Gilbert Lee Poole Jr., 56, walked out of a prison in Jackson Wednesday after an Oakland County judge vacated his 1989 murder conviction based on DNA evidence that excluded him from the scene of the fatal stabbing, according to the Innocence Project at Western Michigan University’s Cooley Law School.
Gilbert Poole and Michigan Attorney General Dana Nessel
“I have to say that I didn’t understand what was happening back in 1988 when I came to court to be tried for a murder that I didn’t commit,” Poole told the judge Wednesday. “At 22 years old, and a thousand miles away from anyone I knew, I kicked and screamed and stomped my feet and said this is not right.”
Poole was sentenced to life in prison for the June 1988 fatal stabbing of Robert Mejia, whose body was found near a running path in Pontiac. No suspects were identified until months later when Poole’s then-girlfriend implicated him in the murder and later became the key witness for prosecutors.

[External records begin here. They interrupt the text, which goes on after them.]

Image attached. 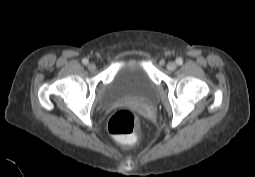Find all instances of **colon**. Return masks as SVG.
Wrapping results in <instances>:
<instances>
[{"mask_svg": "<svg viewBox=\"0 0 255 177\" xmlns=\"http://www.w3.org/2000/svg\"><path fill=\"white\" fill-rule=\"evenodd\" d=\"M140 128L137 115L127 109L115 112L108 122L109 132L124 143H131L136 138Z\"/></svg>", "mask_w": 255, "mask_h": 177, "instance_id": "obj_1", "label": "colon"}]
</instances>
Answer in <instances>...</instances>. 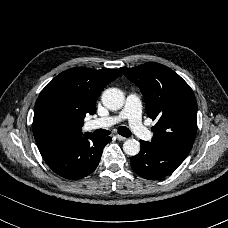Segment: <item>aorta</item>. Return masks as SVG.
<instances>
[{
    "instance_id": "1",
    "label": "aorta",
    "mask_w": 228,
    "mask_h": 228,
    "mask_svg": "<svg viewBox=\"0 0 228 228\" xmlns=\"http://www.w3.org/2000/svg\"><path fill=\"white\" fill-rule=\"evenodd\" d=\"M125 96L118 88H108L102 94V103L109 110H119L123 107ZM123 150L130 156H135L140 151V143L135 139H128L123 144Z\"/></svg>"
}]
</instances>
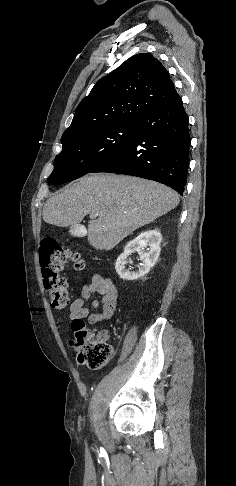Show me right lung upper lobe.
<instances>
[{
	"label": "right lung upper lobe",
	"instance_id": "right-lung-upper-lobe-1",
	"mask_svg": "<svg viewBox=\"0 0 236 486\" xmlns=\"http://www.w3.org/2000/svg\"><path fill=\"white\" fill-rule=\"evenodd\" d=\"M168 71L149 53L132 56L100 79L76 108L62 141L95 129L136 123L180 100Z\"/></svg>",
	"mask_w": 236,
	"mask_h": 486
}]
</instances>
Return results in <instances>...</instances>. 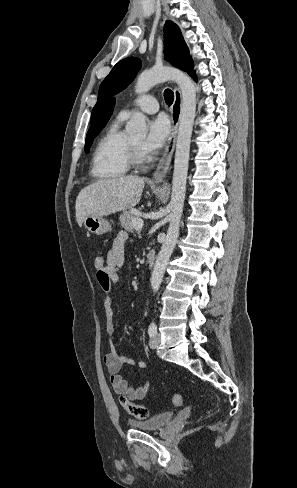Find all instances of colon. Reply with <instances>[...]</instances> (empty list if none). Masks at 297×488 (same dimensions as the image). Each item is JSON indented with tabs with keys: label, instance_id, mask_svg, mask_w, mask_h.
I'll return each mask as SVG.
<instances>
[{
	"label": "colon",
	"instance_id": "5ec220e1",
	"mask_svg": "<svg viewBox=\"0 0 297 488\" xmlns=\"http://www.w3.org/2000/svg\"><path fill=\"white\" fill-rule=\"evenodd\" d=\"M105 265V258L102 256H96L94 259V266L97 270H101ZM120 403L123 408L132 416L139 420H145L149 417V411L146 407L142 405H137L132 403L127 398L121 396ZM172 403L174 406H180L182 403V396L180 394H176L173 397Z\"/></svg>",
	"mask_w": 297,
	"mask_h": 488
}]
</instances>
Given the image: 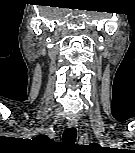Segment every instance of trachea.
Listing matches in <instances>:
<instances>
[{"label": "trachea", "mask_w": 135, "mask_h": 153, "mask_svg": "<svg viewBox=\"0 0 135 153\" xmlns=\"http://www.w3.org/2000/svg\"><path fill=\"white\" fill-rule=\"evenodd\" d=\"M76 128L71 127L64 130L63 143L74 144L76 140Z\"/></svg>", "instance_id": "trachea-1"}]
</instances>
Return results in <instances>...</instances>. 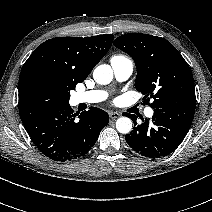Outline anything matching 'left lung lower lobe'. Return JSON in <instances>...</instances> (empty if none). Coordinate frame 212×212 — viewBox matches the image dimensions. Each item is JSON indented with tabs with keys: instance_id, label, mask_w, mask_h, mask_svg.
Instances as JSON below:
<instances>
[{
	"instance_id": "obj_1",
	"label": "left lung lower lobe",
	"mask_w": 212,
	"mask_h": 212,
	"mask_svg": "<svg viewBox=\"0 0 212 212\" xmlns=\"http://www.w3.org/2000/svg\"><path fill=\"white\" fill-rule=\"evenodd\" d=\"M196 102L181 101L154 109L152 120L137 124V116L130 115L133 131L125 136L128 145L137 153L160 158L172 153L183 141L191 126Z\"/></svg>"
}]
</instances>
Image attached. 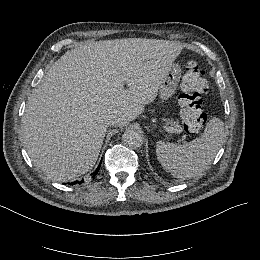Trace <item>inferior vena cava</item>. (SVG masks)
Wrapping results in <instances>:
<instances>
[{
	"label": "inferior vena cava",
	"instance_id": "1",
	"mask_svg": "<svg viewBox=\"0 0 260 260\" xmlns=\"http://www.w3.org/2000/svg\"><path fill=\"white\" fill-rule=\"evenodd\" d=\"M116 122H117V117H116V115H109V116L107 117V124H108V126L115 125Z\"/></svg>",
	"mask_w": 260,
	"mask_h": 260
}]
</instances>
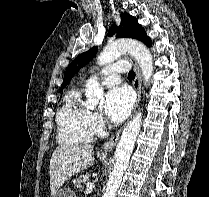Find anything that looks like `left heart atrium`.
Here are the masks:
<instances>
[{
    "label": "left heart atrium",
    "instance_id": "left-heart-atrium-1",
    "mask_svg": "<svg viewBox=\"0 0 209 197\" xmlns=\"http://www.w3.org/2000/svg\"><path fill=\"white\" fill-rule=\"evenodd\" d=\"M133 103L134 96L128 87H114L106 95L104 111L110 120L119 123L129 115Z\"/></svg>",
    "mask_w": 209,
    "mask_h": 197
}]
</instances>
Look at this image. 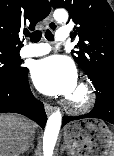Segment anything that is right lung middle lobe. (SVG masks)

A dentist then linked Poole during his trial to a bite mark found on Mejia’s body — a type of evidence that has since been widely debunked by scientific and legal organizations, according to Poole’s attorney and Michigan Attorney General Dana Nessel.

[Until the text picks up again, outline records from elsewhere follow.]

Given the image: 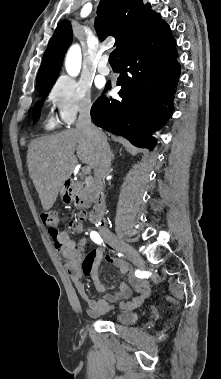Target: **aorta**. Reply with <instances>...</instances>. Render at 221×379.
Returning <instances> with one entry per match:
<instances>
[{"instance_id": "1", "label": "aorta", "mask_w": 221, "mask_h": 379, "mask_svg": "<svg viewBox=\"0 0 221 379\" xmlns=\"http://www.w3.org/2000/svg\"><path fill=\"white\" fill-rule=\"evenodd\" d=\"M81 60H82V55H81L80 47L78 45H73L69 49L66 59H65V67L69 75L71 76L78 75L81 68Z\"/></svg>"}]
</instances>
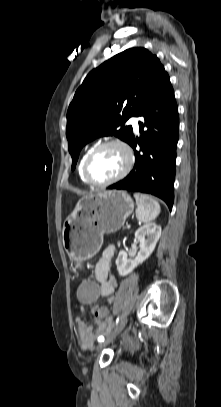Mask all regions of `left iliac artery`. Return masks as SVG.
<instances>
[{
  "label": "left iliac artery",
  "instance_id": "44dca946",
  "mask_svg": "<svg viewBox=\"0 0 221 407\" xmlns=\"http://www.w3.org/2000/svg\"><path fill=\"white\" fill-rule=\"evenodd\" d=\"M118 321H119V319L117 318L116 324H118ZM110 331H111V328H108L107 331H106V333H105V335H109ZM103 341H104V337H103V336H101V337L98 338V342H103Z\"/></svg>",
  "mask_w": 221,
  "mask_h": 407
}]
</instances>
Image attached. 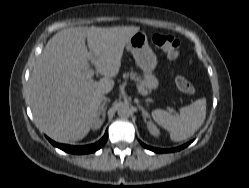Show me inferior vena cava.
Listing matches in <instances>:
<instances>
[{"instance_id":"602c4592","label":"inferior vena cava","mask_w":249,"mask_h":188,"mask_svg":"<svg viewBox=\"0 0 249 188\" xmlns=\"http://www.w3.org/2000/svg\"><path fill=\"white\" fill-rule=\"evenodd\" d=\"M106 99H108V98H106L105 96H102V97L100 98L101 101H105Z\"/></svg>"}]
</instances>
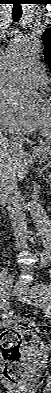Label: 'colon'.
I'll return each instance as SVG.
<instances>
[{
  "label": "colon",
  "mask_w": 51,
  "mask_h": 393,
  "mask_svg": "<svg viewBox=\"0 0 51 393\" xmlns=\"http://www.w3.org/2000/svg\"><path fill=\"white\" fill-rule=\"evenodd\" d=\"M12 326L5 329L1 334V352L4 359V376L15 384H22L28 377L23 368L20 348L22 337L25 334L39 337V332L34 324L26 318L12 317Z\"/></svg>",
  "instance_id": "obj_1"
}]
</instances>
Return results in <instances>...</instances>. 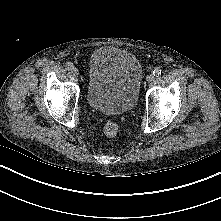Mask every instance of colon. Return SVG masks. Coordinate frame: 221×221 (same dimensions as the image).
Segmentation results:
<instances>
[{"mask_svg": "<svg viewBox=\"0 0 221 221\" xmlns=\"http://www.w3.org/2000/svg\"><path fill=\"white\" fill-rule=\"evenodd\" d=\"M119 127L114 121H107L103 127V133L108 138H113L118 134Z\"/></svg>", "mask_w": 221, "mask_h": 221, "instance_id": "colon-1", "label": "colon"}]
</instances>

“Mr. Poole’s conviction was based on unreliable evidence, including a bite mark comparison, which is not based on science,” attorney Marla Mitchell-Cichon of WMU’s Innocence Project said in a statement.

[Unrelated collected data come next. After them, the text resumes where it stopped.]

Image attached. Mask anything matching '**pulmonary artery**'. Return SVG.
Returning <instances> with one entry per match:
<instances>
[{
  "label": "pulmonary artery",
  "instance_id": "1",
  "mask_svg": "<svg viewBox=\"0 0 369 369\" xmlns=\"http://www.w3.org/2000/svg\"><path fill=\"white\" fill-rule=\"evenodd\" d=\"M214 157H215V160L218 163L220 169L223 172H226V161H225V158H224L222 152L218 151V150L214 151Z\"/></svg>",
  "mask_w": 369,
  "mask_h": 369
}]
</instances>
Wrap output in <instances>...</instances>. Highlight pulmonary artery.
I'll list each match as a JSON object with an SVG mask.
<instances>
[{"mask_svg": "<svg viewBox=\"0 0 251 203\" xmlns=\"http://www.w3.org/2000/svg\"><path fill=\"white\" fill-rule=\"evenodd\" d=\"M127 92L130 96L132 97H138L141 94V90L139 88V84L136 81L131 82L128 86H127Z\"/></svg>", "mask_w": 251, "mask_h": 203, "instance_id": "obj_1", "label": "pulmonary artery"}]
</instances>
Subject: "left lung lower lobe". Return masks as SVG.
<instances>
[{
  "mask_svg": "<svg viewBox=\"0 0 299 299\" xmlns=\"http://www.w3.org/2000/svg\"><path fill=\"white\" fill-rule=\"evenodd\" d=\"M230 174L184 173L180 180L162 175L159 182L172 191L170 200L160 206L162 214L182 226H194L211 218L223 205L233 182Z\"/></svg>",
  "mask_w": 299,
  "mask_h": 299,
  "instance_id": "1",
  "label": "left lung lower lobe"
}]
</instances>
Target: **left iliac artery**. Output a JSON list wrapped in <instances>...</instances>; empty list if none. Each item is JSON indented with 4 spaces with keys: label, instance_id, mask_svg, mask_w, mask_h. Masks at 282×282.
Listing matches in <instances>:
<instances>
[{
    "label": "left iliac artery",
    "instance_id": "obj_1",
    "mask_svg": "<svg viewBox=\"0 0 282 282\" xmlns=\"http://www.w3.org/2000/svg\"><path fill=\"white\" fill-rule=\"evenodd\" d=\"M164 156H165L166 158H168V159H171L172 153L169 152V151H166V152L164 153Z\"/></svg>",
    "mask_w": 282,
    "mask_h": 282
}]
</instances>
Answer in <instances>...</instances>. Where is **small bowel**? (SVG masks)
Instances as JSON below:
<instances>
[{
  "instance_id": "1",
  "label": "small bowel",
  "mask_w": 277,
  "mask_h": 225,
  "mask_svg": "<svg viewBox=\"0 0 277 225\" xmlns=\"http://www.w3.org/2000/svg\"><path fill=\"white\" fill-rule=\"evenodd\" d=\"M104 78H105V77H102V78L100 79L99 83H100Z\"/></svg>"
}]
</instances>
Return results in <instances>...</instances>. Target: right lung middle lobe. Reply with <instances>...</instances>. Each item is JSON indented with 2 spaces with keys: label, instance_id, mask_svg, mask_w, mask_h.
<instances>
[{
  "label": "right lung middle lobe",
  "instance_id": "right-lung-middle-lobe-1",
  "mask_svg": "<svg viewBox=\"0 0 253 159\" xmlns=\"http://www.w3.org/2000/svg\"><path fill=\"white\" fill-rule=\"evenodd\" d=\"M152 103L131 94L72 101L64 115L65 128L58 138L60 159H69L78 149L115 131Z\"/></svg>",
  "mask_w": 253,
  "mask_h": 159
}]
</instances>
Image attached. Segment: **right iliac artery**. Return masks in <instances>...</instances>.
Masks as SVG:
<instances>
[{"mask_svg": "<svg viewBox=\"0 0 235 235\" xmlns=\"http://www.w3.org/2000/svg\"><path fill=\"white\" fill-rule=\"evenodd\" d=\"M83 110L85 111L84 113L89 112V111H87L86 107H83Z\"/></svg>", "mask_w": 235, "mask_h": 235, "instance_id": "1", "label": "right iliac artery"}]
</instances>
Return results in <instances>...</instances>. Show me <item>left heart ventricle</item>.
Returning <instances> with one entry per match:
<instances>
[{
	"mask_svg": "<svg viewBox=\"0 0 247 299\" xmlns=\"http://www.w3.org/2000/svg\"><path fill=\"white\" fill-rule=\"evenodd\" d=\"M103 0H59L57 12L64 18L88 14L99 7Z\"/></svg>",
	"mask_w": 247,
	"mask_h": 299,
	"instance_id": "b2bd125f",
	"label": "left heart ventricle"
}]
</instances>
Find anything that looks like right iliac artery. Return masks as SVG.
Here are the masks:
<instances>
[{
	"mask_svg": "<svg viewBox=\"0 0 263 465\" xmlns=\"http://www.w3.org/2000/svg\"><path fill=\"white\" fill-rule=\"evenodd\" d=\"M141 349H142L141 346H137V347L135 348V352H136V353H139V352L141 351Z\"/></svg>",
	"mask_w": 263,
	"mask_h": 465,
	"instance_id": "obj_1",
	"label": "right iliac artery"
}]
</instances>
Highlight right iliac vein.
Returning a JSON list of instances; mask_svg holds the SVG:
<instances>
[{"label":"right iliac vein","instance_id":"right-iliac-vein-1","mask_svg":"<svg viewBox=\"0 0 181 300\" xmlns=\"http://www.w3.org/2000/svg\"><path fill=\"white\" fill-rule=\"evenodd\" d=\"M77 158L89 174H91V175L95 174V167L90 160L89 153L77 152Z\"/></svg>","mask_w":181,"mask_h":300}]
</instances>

“I commend [Nessel] and her establishment of a conviction integrity unit that will investigate claims of innocence and uncover the truth.”
Several blood stains from the crime scene — as well one found on a stone embedded in Mejia’s body — did not match neither the victim nor Poole, but the evidence was never presented at trial by his legal counsel, Mitchell-Cichon said.
Nessel said in a statement she concurred with Poole’s attorney, saying bite mark analysis had been discredited and deemed unreliable in the years after her client’s conviction. Poole started serving his life sentence in June 1989.
The DNA found on Mejia’s body implicates an unknown person, Mitchell-Cichon and Nessel’s office said.
Poole, who was living in Pontiac at the time but is originally from North Carolina, thanked his supporters in court while telling Oakland County Circuit Judge Rae Lee Chabot he spent his time behind bars studying law, but was finding no way out of his nightmare.
“It wasn’t until I surrendered to a higher power and God stepped in and sent me a band of angels to look past the rules and regulations and looked to see who was standing in the furnace,” Poole said.
“I was standing in the furnace. I didn’t belong here. I have to thank each and every one of you, without you this wasn’t possible.”